- Problem to solve
Number of lines below with the word "setor": state it and write nothing more.

- The records
== Segment start ==

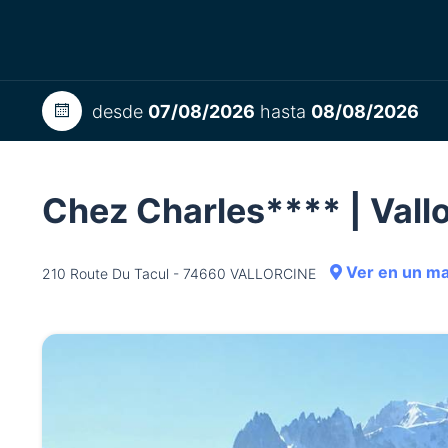
desde
07/08/2026
hasta
08/08/2026
Chez Charles**** | Val
Ver en un m
210 Route Du Tacul - 74660 VALLORCINE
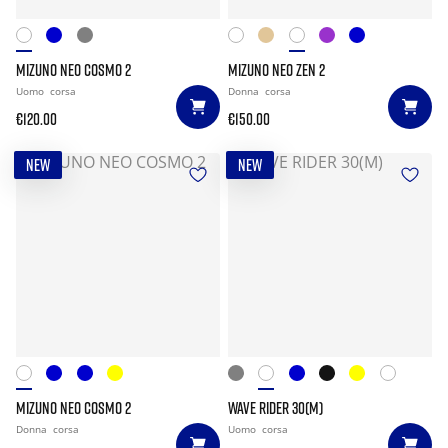
MIZUNO NEO COSMO 2
MIZUNO NEO ZEN 2
Uomo
corsa
Donna
corsa
€120.00
€150.00
NEW
NEW
MIZUNO NEO COSMO 2
WAVE RIDER 30(M)
Donna
corsa
Uomo
corsa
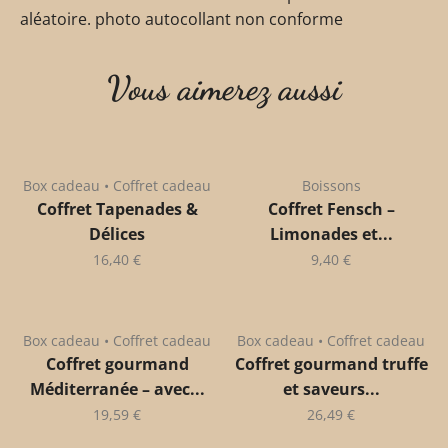
aléatoire. photo autocollant non conforme
Vous aimerez aussi
Box cadeau • Coffret cadeau
Boissons
Coffret Tapenades &
Coffret Fensch –
Délices
Limonades et...
16,40
€
9,40
€
Box cadeau • Coffret cadeau
Box cadeau • Coffret cadeau
Coffret gourmand
Coffret gourmand truffe
Méditerranée – avec...
et saveurs...
19,59
€
26,49
€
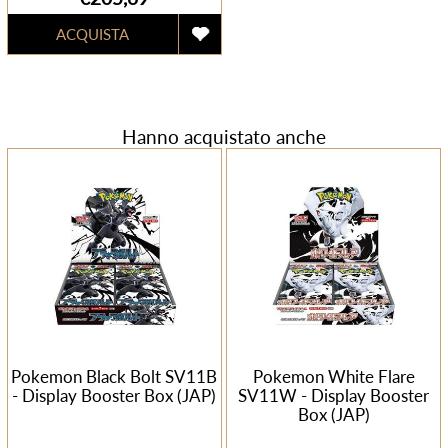
Hanno acquistato anche
Pokemon Black Bolt SV11B
Pokemon White Flare
- Display Booster Box (JAP)
SV11W - Display Booster
Box (JAP)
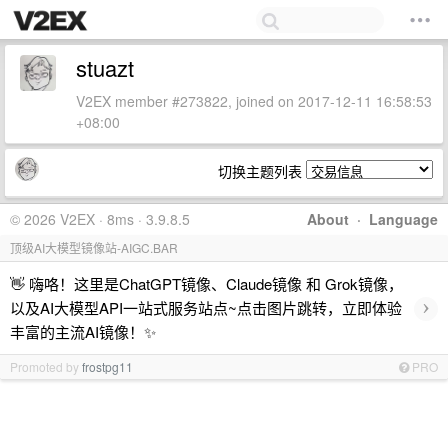
stuazt
V2EX member #273822, joined on 2017-12-11 16:58:53
+08:00
切换主题列表
© 2026 V2EX · 8ms · 3.9.8.5
About
·
Language
顶级AI大模型镜像站-AIGC.BAR
👋 嗨咯！这里是ChatGPT镜像、Claude镜像 和 Grok镜像，
›
以及AI大模型API一站式服务站点~点击图片跳转，立即体验
丰富的主流AI镜像！✨
Promoted by
frostpg11
PRO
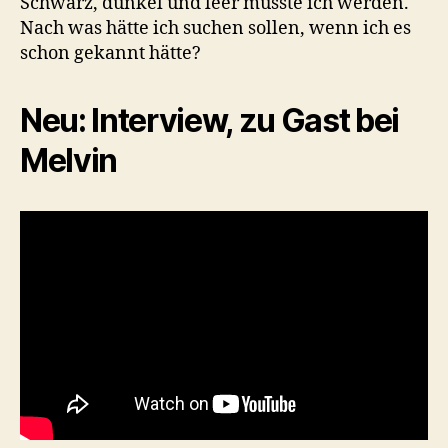
Schwarz, dunkel und leer musste ich werden.
Nach was hätte ich suchen sollen, wenn ich es
schon gekannt hätte?
Neu:
Interview, zu Gast bei
Melvin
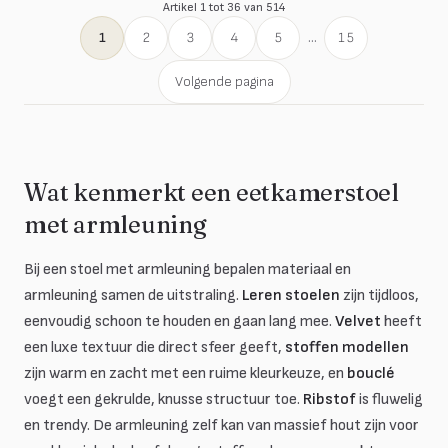
Artikel 1 tot 36 van 514
1
2
3
4
5
...
15
Volgende pagina
Wat kenmerkt een eetkamerstoel
met armleuning
Bij een stoel met armleuning bepalen materiaal en
armleuning samen de uitstraling.
Leren stoelen
zijn tijdloos,
eenvoudig schoon te houden en gaan lang mee.
Velvet
heeft
een luxe textuur die direct sfeer geeft,
stoffen modellen
zijn warm en zacht met een ruime kleurkeuze, en
bouclé
voegt een gekrulde, knusse structuur toe.
Ribstof
is fluwelig
en trendy. De armleuning zelf kan van massief hout zijn voor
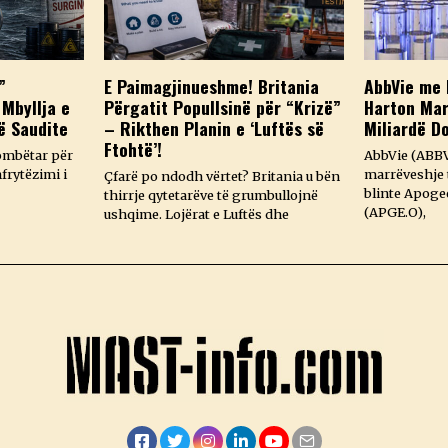
”
E Paimagjinueshme! Britania
AbbVie me 
 Mbyllja e
Përgatit Popullsinë për “Krizë”
Harton Mar
ë Saudite
– Rikthen Planin e ‘Luftës së
Miliardë D
Ftohtë’!
ombëtar për
AbbVie (ABBV
frytëzimi i
marrëveshje t
Çfarë po ndodh vërtet? Britania u bën
blinte Apoge
thirrje qytetarëve të grumbullojnë
(APGE.O),
ushqime. Lojërat e Luftës dhe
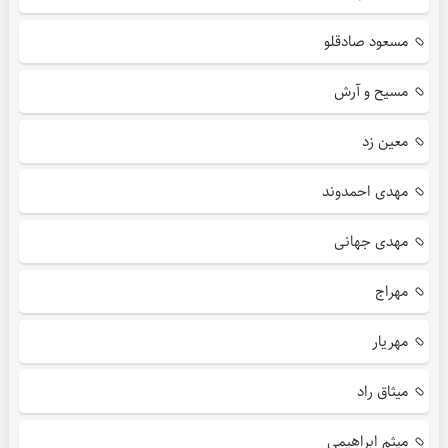
مسعود صادقلو
مسیح و آرش
معین زد
مهدی احمدوند
مهدی جهانی
مهراج
مهریار
میثاق راد
میثم ابراهیمی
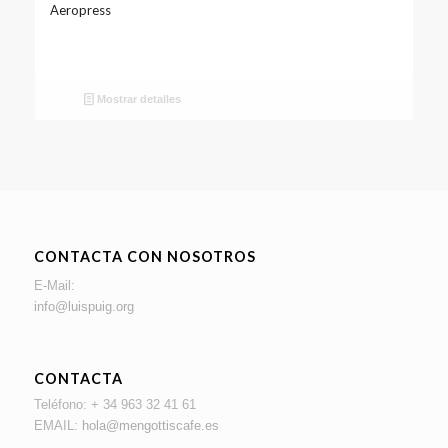
Aeropress
Mostrar detalles
CONTACTA CON NOSOTROS
E-Mail:
info@luispuig.org
CONTACTA
Teléfono: + 34 963 32 41 61
EMAIL:
hola@mengottiscafe.es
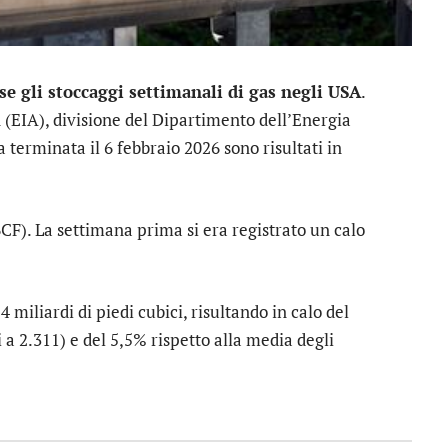
e gli stoccaggi settimanali di gas negli USA
.
(EIA), divisione del Dipartimento dell’Energia
 terminata il 6 febbraio 2026 sono risultati in
BCF). La settimana prima si era registrato un calo
 miliardi di piedi cubici, risultando in calo del
a 2.311) e del 5,5% rispetto alla media degli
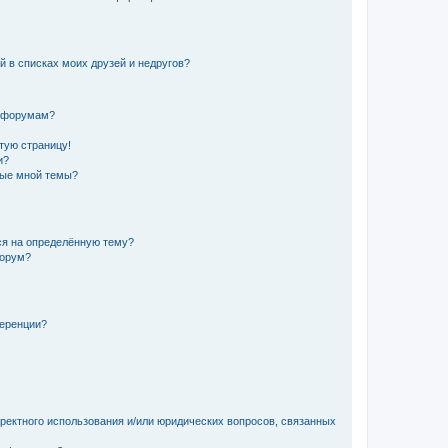
й в списках моих друзей и недругов?
и форумам?
стую страницу!
и?
ные мной темы?
ься на определённую тему?
форум?
ференции?
рректного использования и/или юридических вопросов, связанных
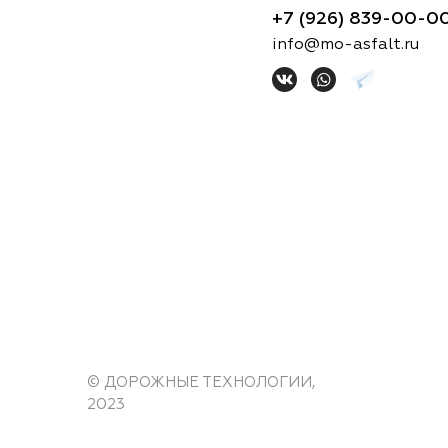
+7 (926) 839-00-0
info@mo-asfalt.ru
© ДОРОЖНЫЕ ТЕХНОЛОГИИ,
2023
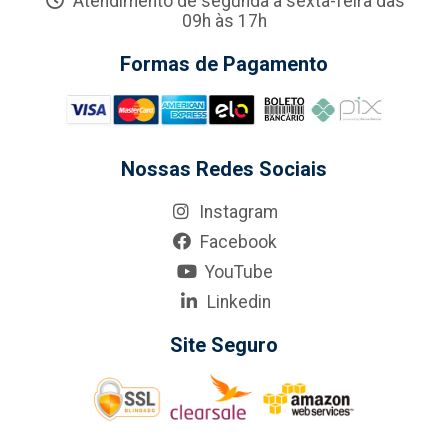
Atendimento de segunda a sexta-feira das
09h às 17h
Formas de Pagamento
Nossas Redes Sociais
Instagram
Facebook
YouTube
Linkedin
Site Seguro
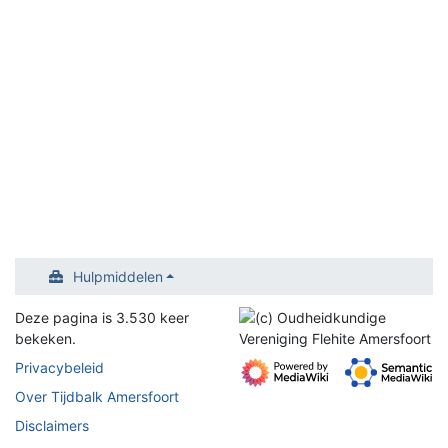
Hulpmiddelen
Deze pagina is 3.530 keer
bekeken.
Privacybeleid
Over Tijdbalk Amersfoort
Disclaimers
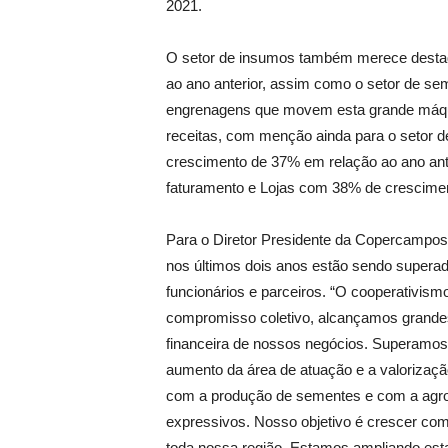
2021.
O setor de insumos também merece desta
ao ano anterior, assim como o setor de s
engrenagens que movem esta grande máq
receitas, com menção ainda para o setor 
crescimento de 37% em relação ao ano ant
faturamento e Lojas com 38% de crescimen
Para o Diretor Presidente da Copercampos
nos últimos dois anos estão sendo supera
funcionários e parceiros. “O cooperativism
compromisso coletivo, alcançamos grande
financeira de nossos negócios. Superamos
aumento da área de atuação e a valorizaçã
com a produção de sementes e com a agroin
expressivos. Nosso objetivo é crescer com 
toda nossa região. Estamos ampliando est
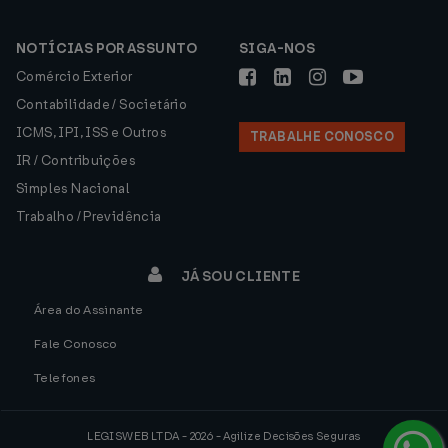
NOTÍCIAS POR ASSUNTO
SIGA-NOS
Comércio Exterior
Contabilidade / Societário
ICMS, IPI, ISS e Outros
TRABALHE CONOSCO
IR / Contribuições
Simples Nacional
Trabalho / Previdência
JÁ SOU CLIENTE
Área do Assinante
Fale Conosco
Telefones
LEGISWEB LTDA - 2026 - Agilize Decisões Seguras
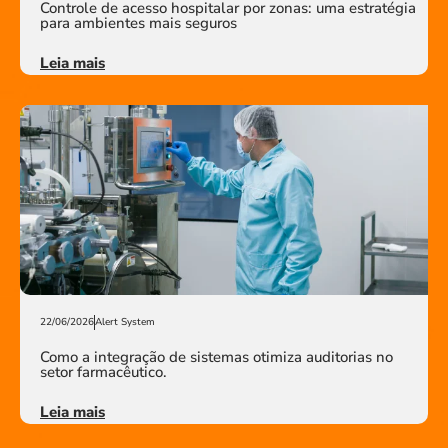
Controle de acesso hospitalar por zonas: uma estratégia
para ambientes mais seguros
Leia mais
22/06/2026
Alert System
Como a integração de sistemas otimiza auditorias no
setor farmacêutico.
Leia mais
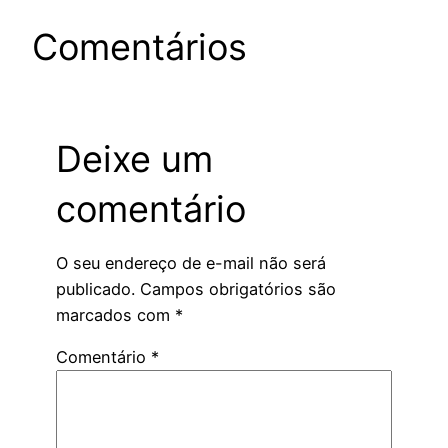
Comentários
Deixe um
comentário
O seu endereço de e-mail não será
publicado.
Campos obrigatórios são
marcados com
*
Comentário
*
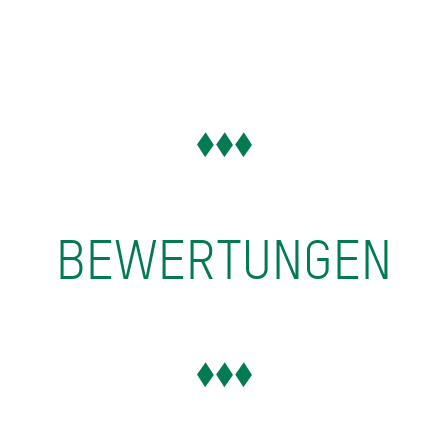
BEWERTUNGEN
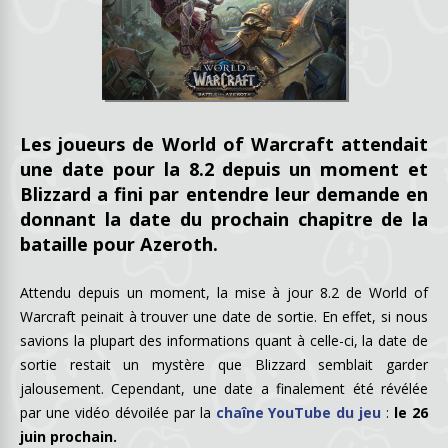
Les joueurs de World of Warcraft attendait
une date pour la 8.2 depuis un moment et
Blizzard a fini par entendre leur demande en
donnant la date du prochain chapitre de la
bataille pour Azeroth.
Attendu depuis un moment, la mise à jour 8.2 de World of
Warcraft peinait à trouver une date de sortie. En effet, si nous
savions la plupart des informations quant à celle-ci, la date de
sortie restait un mystère que Blizzard semblait garder
jalousement. Cependant, une date a finalement été révélée
par une vidéo dévoilée par la
chaîne YouTube du jeu
:
le 26
juin prochain.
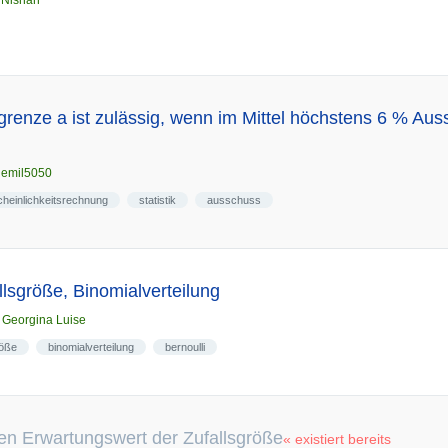
n
Nishan
renze a ist zulässig, wenn im Mittel höchstens 6 % Au
n
emil5050
heinlichkeitsrechnung
statistik
ausschuss
llsgröße, Binomialverteilung
n
Georgina Luise
röße
binomialverteilung
bernoulli
en Erwartungswert der Zufallsgröße
« existiert bereits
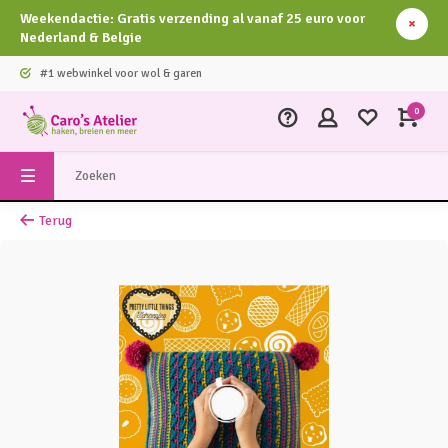
Weekendactie: Gratis verzending al vanaf 25 euro voor
Nederland & Belgie
#1 webwinkel voor wol & garen
0
Terug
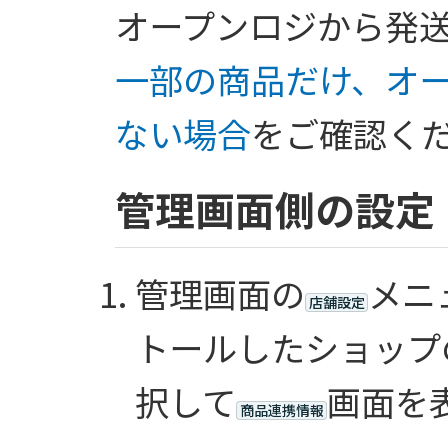
オープンロジから発
一部の商品だけ、オ
ない場合
をご確認く
管理画面側の設定
管理画面の
メニ
店舗設定
トールしたショップのT
択して
画面を
商品連携情報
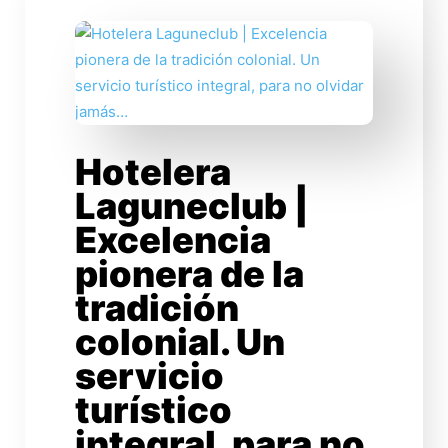
Hotelera
Laguneclub |
Excelencia
pionera de la
tradición
colonial. Un
servicio
turístico
integral, para no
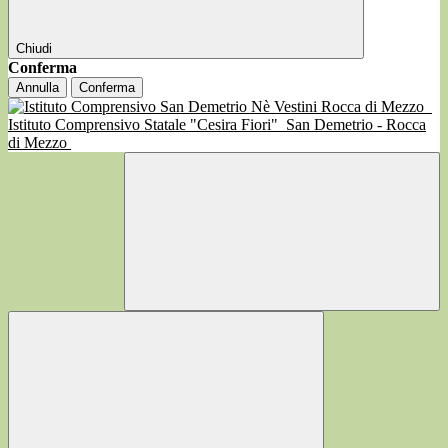
Chiudi
Conferma
Annulla
Conferma
Istituto Comprensivo Statale "Cesira Fiori"
San Demetrio - Rocca
di Mezzo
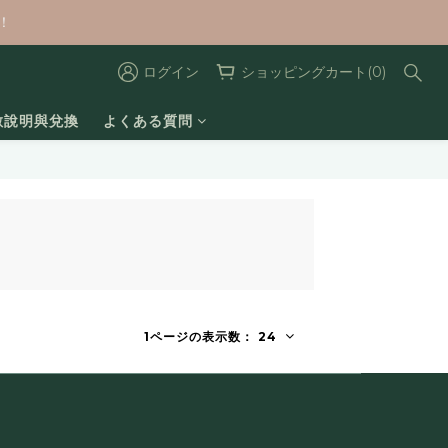
！
ログイン
ショッピングカート(0)
數說明與兌換
よくある質問
1ページの表示数： 24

== Segment end ==

- Result of this task
4